Things take time. This website, this little life of mine as an artist and a wife and mother, well it is unfolding, growing, gestating.  So welcome to the slow-website movement. Leave it to me to try to pair two things that seen completely at odds with each other: slow + technology. (I love to see possibility where there is none!) You’ve seen it here first, folks.

 

What I’ve really desired over the years was for my website to  be a catalog of my work history, accompanied by story. The words that I share alongside each painting are deeply important to me. It feels good to finally put the two formally together. I pray this blesses you.

 

More on that later. For now, enjoy perusing this labor of love. Make yourself a cup of tea and enter the gates of the slow-website movement…may you discover a meaning-full gem along the way. I’ll catch up with you when the time is right.

 

 → Black and White Photographs courtesy the talented Stephi-O Photography ←

 

 

 

4 Responses

  1. Donanne Avery
    September 6, 2015

    I love to read what you write…because it is like listening to your beautiful voice..you are a precious gift from God to your lovely wee family and those of us who know you…God’s plan is unfurling…cannot wait to read more about it…Love and Hugs

    Reply
    • natalie
      September 6, 2015

      Thank you, Donanne.
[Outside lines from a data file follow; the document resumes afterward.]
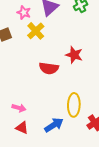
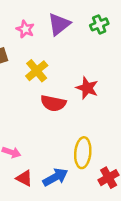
yellow cross: (36, 31) -> (37, 71), moved
red triangle: (22, 128) -> (24, 178), moved

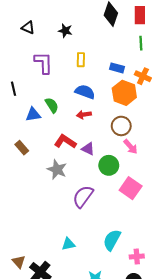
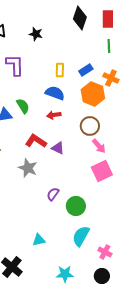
yellow rectangle: (81, 60) -> (60, 70), moved
blue rectangle: (117, 68) -> (86, 70), turned -48
green circle: (109, 165) -> (76, 206), moved
pink square: (131, 188) -> (102, 171), moved, turned 30
purple semicircle: (83, 196) -> (53, 194), size x0.6
pink cross: (137, 257) -> (105, 252), turned 32

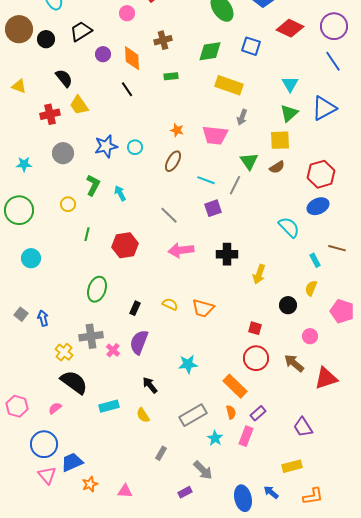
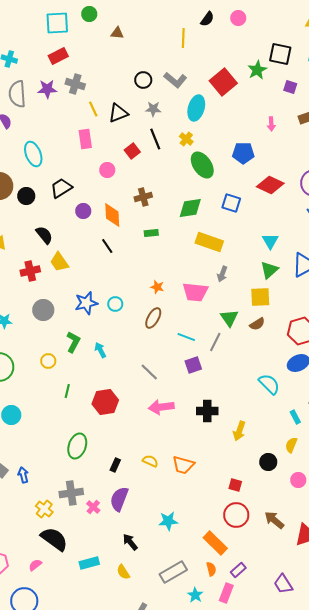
pink circle: (310, 336) -> (298, 480), moved

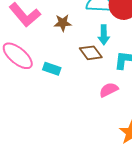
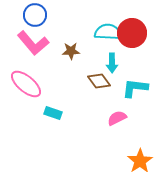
cyan rectangle: (52, 69) -> (53, 113), moved

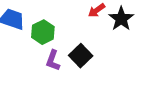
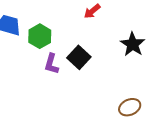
black star: (121, 19) -> (133, 44), moved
God’s plan is absolutely unfurling! Thank you for journeying alongside us!

      Reply
  2. Susan Rahn
    September 6, 2015

    I weep at the beauty of your family- Those that marveled at your journey, cheered for you and Josh—we have stayed by your side. No doubts, you are living Gods plan.

    Reply
    • natalie
      September 6, 2015

      Sue, you are a poet, my friend. Keep up the great work 🙂 (Seriously!!)